Technology is increasingly showing its full potential for a profession like architecture. With 3D printed houses and steel bridges being built already, one can only wonder the extent of applications of technology in today’s world. Here are some real-life architectural applications of digital fabrication :
Automating Construction Processes
With projects like SAM (the semi-automated mason), a robot capable of laying bricks three times the speed of a human, already being built for large scale construction processes, digital fabrication is quickly changing the ways of construction.
ETH Zurich’s automated construction of timber-framed structures is one small example of what technology can achieve in years to come. With every part of the process like cutting, drilling and assembly being automated, we get to experience a more efficient and streamlined construction.
Innovative Building Materials
Developing improved building materials is another application of digital fabrication. One example is Neri Oxman’s and MIT’s research project called Aquahoja. Employing biodegradable and environmentally friendly materials like chitosan, pectin, cellulose and water, Aquahoja opens doors to a more sustainable world.
With active research going on all around the world, we are yet to reach the full potential of digital fabrication. Organisations like MIT’s Mediated Matter Group are actively involved in building improved materials.
Optimizing form and Material Usage
As shown by the Smart Slab developed by ETH Zurich, digital fabrication allows an efficient, high precision design and fabrication process. The concrete slab made up of a 3D printed framework is designed for minimal use of material necessary for load-bearing.
Digital fabrication in architecture is opening doors to improved aesthetics and impeccable designing. Allowing intricate patterns with degrees of geometric complexity, digital manufacturing makes things dramatically easier with little or no impact on costs. Greg Lynn is one of the pioneers in making use of digital fabrication by using the carving machine to create aesthetically pleasing designs.
The Concrete Choreography project, developed at the ETH Zurich further exemplifies the versatility and potential of digital fabrication in architecture, making use of different ornamentation and textures.
Digital fabrication and Open-Source Design
With the spread of digital fabrication technologies, the open-source design is increasingly making headlines. An open-source spherical garden from Space 10 called the Growroom, became popular for its easily replicable design. Other platforms like WikiHouse are also taking advantage of digital fabrication in the present scenario.

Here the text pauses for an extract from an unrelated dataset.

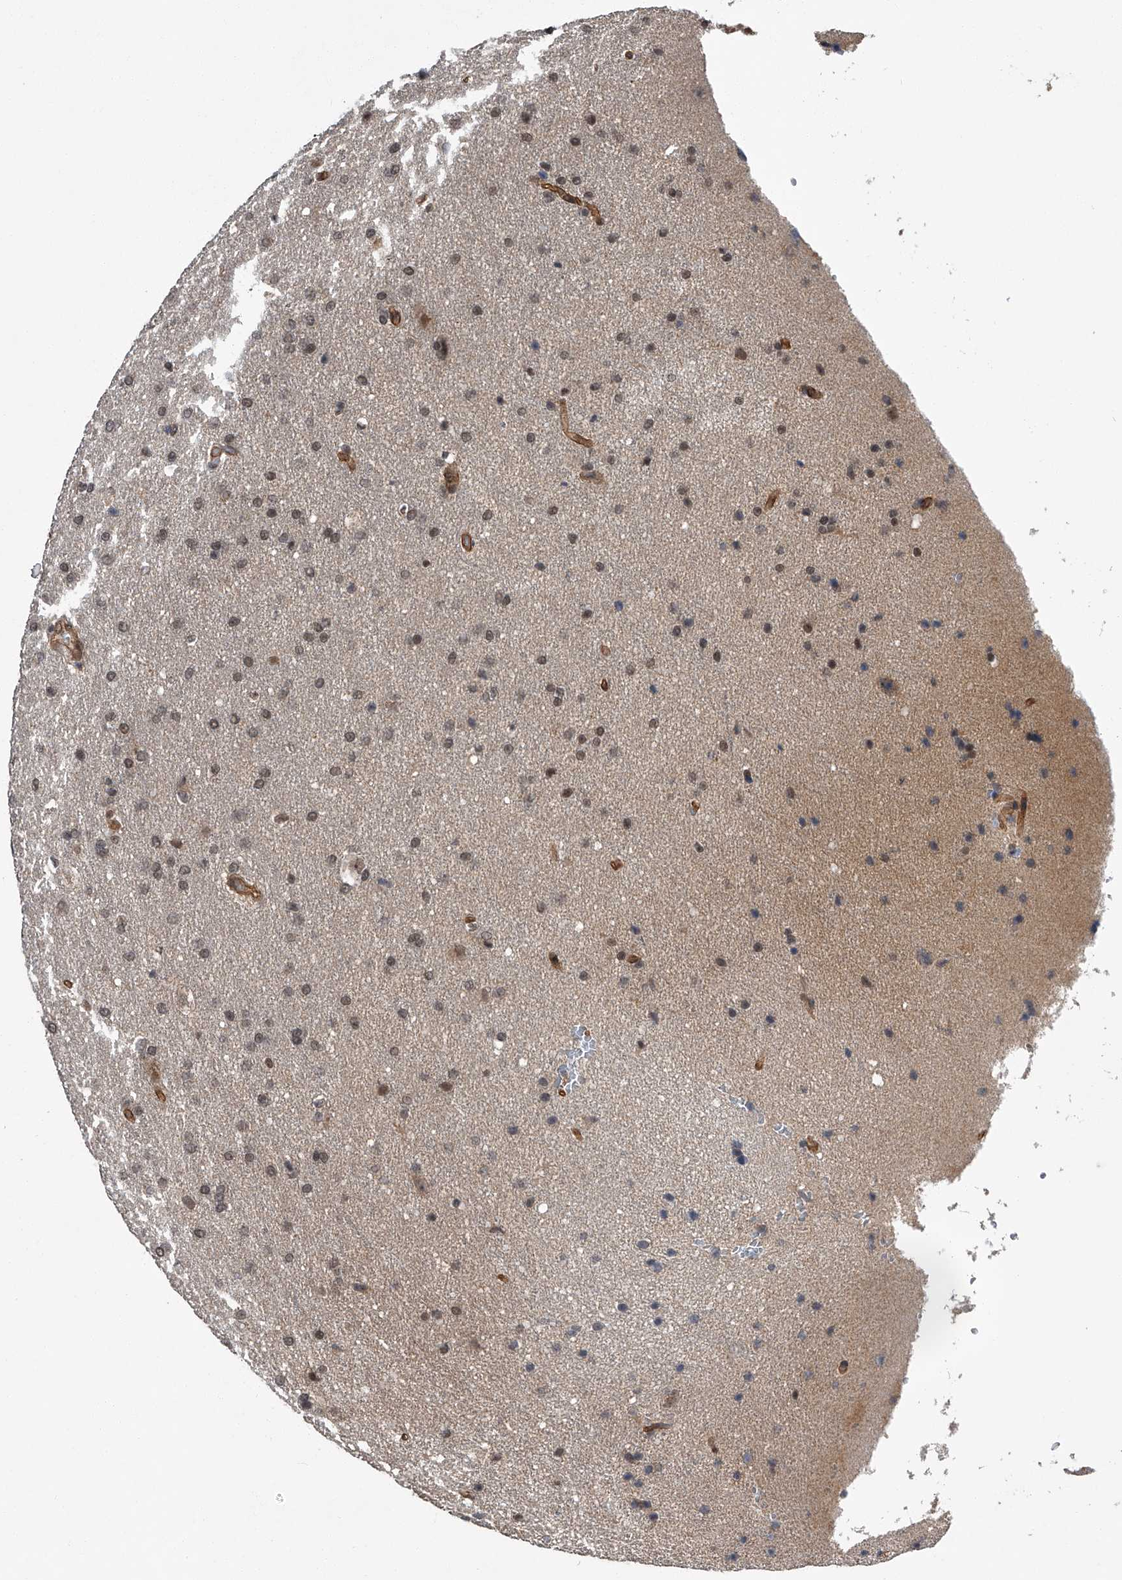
{"staining": {"intensity": "moderate", "quantity": ">75%", "location": "nuclear"}, "tissue": "glioma", "cell_type": "Tumor cells", "image_type": "cancer", "snomed": [{"axis": "morphology", "description": "Glioma, malignant, Low grade"}, {"axis": "topography", "description": "Brain"}], "caption": "A high-resolution image shows immunohistochemistry staining of glioma, which exhibits moderate nuclear staining in about >75% of tumor cells.", "gene": "SLC12A8", "patient": {"sex": "female", "age": 37}}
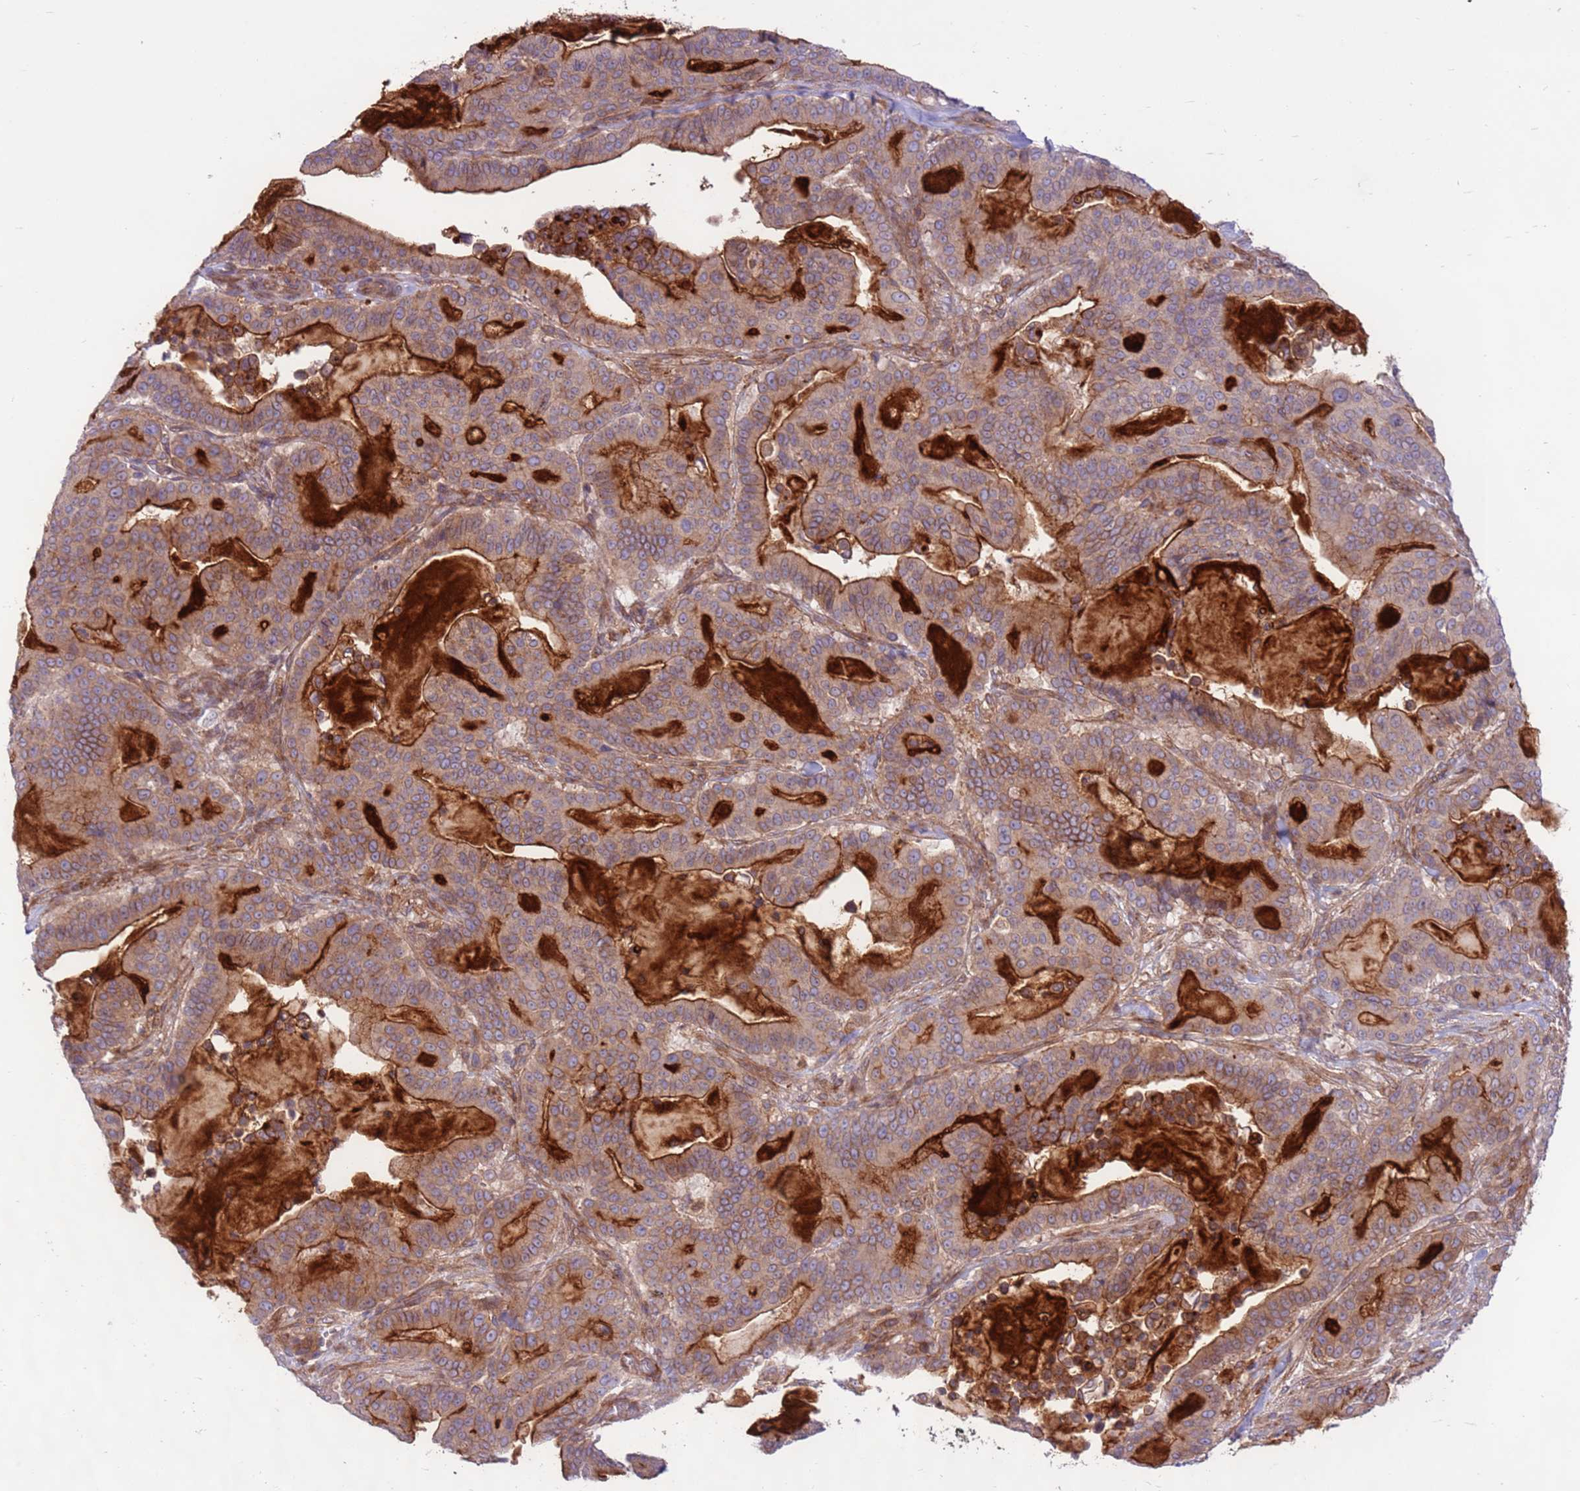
{"staining": {"intensity": "strong", "quantity": "25%-75%", "location": "cytoplasmic/membranous"}, "tissue": "pancreatic cancer", "cell_type": "Tumor cells", "image_type": "cancer", "snomed": [{"axis": "morphology", "description": "Adenocarcinoma, NOS"}, {"axis": "topography", "description": "Pancreas"}], "caption": "Approximately 25%-75% of tumor cells in human pancreatic cancer display strong cytoplasmic/membranous protein staining as visualized by brown immunohistochemical staining.", "gene": "DDX19B", "patient": {"sex": "male", "age": 63}}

Digital fabrication is still in its infancy within the architecture practice. However, it has captured the imagination of architects and academia, therefore it might not be long before this body of work reaches a critical mass, thus penetrating main-stream design workflow. The advent of digital fabrication within the architectural field adds up to the profound changes that call for a reinvention of the profession.
Technology has impacted almost every field today. With research going on around the world, our understanding of technologies like digital fabrication is only beginning to evolve. Digital fabrication in this day and age is increasingly becoming popular for extensive applications in the architecture practice.